>>>

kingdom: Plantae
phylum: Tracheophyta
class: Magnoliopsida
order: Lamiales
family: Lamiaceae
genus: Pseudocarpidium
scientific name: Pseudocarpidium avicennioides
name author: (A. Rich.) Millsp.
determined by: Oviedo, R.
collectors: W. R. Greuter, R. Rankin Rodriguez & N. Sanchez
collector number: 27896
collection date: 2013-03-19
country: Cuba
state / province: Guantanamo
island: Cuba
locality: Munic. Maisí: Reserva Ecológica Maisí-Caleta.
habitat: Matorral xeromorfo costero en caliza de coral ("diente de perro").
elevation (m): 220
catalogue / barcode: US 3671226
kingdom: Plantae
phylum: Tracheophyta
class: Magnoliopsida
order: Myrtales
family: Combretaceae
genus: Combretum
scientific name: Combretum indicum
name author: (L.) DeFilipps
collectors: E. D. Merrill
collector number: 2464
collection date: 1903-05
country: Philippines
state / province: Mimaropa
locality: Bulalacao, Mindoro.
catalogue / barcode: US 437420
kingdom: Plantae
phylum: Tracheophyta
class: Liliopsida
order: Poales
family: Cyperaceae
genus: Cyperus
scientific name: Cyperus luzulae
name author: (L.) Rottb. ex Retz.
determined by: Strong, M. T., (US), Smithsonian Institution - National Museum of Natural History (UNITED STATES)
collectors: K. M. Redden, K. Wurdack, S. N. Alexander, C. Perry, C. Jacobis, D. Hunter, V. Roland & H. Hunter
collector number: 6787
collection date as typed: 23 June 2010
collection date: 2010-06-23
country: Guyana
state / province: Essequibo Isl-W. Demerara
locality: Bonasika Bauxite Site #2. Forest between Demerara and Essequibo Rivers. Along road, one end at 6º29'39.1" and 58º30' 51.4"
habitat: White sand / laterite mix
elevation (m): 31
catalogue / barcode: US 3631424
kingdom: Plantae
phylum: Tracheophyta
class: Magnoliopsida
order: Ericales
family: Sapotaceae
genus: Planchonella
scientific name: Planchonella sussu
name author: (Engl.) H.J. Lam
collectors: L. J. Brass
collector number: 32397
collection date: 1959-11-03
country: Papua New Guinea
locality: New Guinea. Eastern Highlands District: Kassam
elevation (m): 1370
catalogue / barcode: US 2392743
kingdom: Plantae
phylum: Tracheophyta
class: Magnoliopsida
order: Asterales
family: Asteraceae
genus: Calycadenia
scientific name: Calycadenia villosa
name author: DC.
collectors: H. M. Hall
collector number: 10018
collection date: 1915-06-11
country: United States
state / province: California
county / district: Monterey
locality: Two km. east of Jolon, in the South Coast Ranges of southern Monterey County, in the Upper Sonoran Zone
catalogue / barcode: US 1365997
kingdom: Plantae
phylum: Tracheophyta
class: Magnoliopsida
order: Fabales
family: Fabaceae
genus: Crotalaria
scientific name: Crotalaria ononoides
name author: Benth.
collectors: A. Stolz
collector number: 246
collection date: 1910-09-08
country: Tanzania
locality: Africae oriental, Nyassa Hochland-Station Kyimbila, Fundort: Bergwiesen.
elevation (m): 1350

<<<

[TASK DIRECTIONS] Render every one of these records as a two-column CSV with the headers field and value. Give one row for each line of each record, with the field name and its value each in a single quoted field and any line breaks replaced by spaces.

[ANSWER TO THIS EXERCISE]
field,value
"kingdom:","Plantae"
"phylum:","Tracheophyta"
"class:","Magnoliopsida"
"order:","Lamiales"
"family:","Lamiaceae"
"genus:","Pseudocarpidium"
"scientific name:","Pseudocarpidium avicennioides"
"name author:","(A. Rich.) Millsp."
"determined by:","Oviedo, R."
"collectors:","W. R. Greuter, R. Rankin Rodriguez & N. Sanchez"
"collector number:","27896"
"collection date:","2013-03-19"
"country:","Cuba"
"state / province:","Guantanamo"
"island:","Cuba"
"locality:","Munic. Maisí: Reserva Ecológica Maisí-Caleta."
"habitat:","Matorral xeromorfo costero en caliza de coral (""diente de perro"")."
"elevation (m):","220"
"catalogue / barcode:","US 3671226"
"kingdom:","Plantae"
"phylum:","Tracheophyta"
"class:","Magnoliopsida"
"order:","Myrtales"
"family:","Combretaceae"
"genus:","Combretum"
"scientific name:","Combretum indicum"
"name author:","(L.) DeFilipps"
"collectors:","E. D. Merrill"
"collector number:","2464"
"collection date:","1903-05"
"country:","Philippines"
"state / province:","Mimaropa"
"locality:","Bulalacao, Mindoro."
"catalogue / barcode:","US 437420"
"kingdom:","Plantae"
"phylum:","Tracheophyta"
"class:","Liliopsida"
"order:","Poales"
"family:","Cyperaceae"
"genus:","Cyperus"
"scientific name:","Cyperus luzulae"
"name author:","(L.) Rottb. ex Retz."
"determined by:","Strong, M. T., (US), Smithsonian Institution - National Museum of Natural History (UNITED STATES)"
"collectors:","K. M. Redden, K. Wurdack, S. N. Alexander, C. Perry, C. Jacobis, D. Hunter, V. Roland & H. Hunter"
"collector number:","6787"
"collection date as typed:","23 June 2010"
"collection date:","2010-06-23"
"country:","Guyana"
"state / province:","Essequibo Isl-W. Demerara"
"locality:","Bonasika Bauxite Site #2. Forest between Demerara and Essequibo Rivers. Along road, one end at 6º29'39.1"" and 58º30' 51.4"""
"habitat:","White sand / laterite mix"
"elevation (m):","31"
"catalogue / barcode:","US 3631424"
"kingdom:","Plantae"
"phylum:","Tracheophyta"
"class:","Magnoliopsida"
"order:","Ericales"
"family:","Sapotaceae"
"genus:","Planchonella"
"scientific name:","Planchonella sussu"
"name author:","(Engl.) H.J. Lam"
"collectors:","L. J. Brass"
"collector number:","32397"
"collection date:","1959-11-03"
"country:","Papua New Guinea"
"locality:","New Guinea. Eastern Highlands District: Kassam"
"elevation (m):","1370"
"catalogue / barcode:","US 2392743"
"kingdom:","Plantae"
"phylum:","Tracheophyta"
"class:","Magnoliopsida"
"order:","Asterales"
"family:","Asteraceae"
"genus:","Calycadenia"
"scientific name:","Calycadenia villosa"
"name author:","DC."
"collectors:","H. M. Hall"
"collector number:","10018"
"collection date:","1915-06-11"
"country:","United States"
"state / province:","California"
"county / district:","Monterey"
"locality:","Two km. east of Jolon, in the South Coast Ranges of southern Monterey County, in the Upper Sonoran Zone"
"catalogue / barcode:","US 1365997"
"kingdom:","Plantae"
"phylum:","Tracheophyta"
"class:","Magnoliopsida"
"order:","Fabales"
"family:","Fabaceae"
"genus:","Crotalaria"
"scientific name:","Crotalaria ononoides"
"name author:","Benth."
"collectors:","A. Stolz"
"collector number:","246"
"collection date:","1910-09-08"
"country:","Tanzania"
"locality:","Africae oriental, Nyassa Hochland-Station Kyimbila, Fundort: Bergwiesen."
"elevation (m):","1350"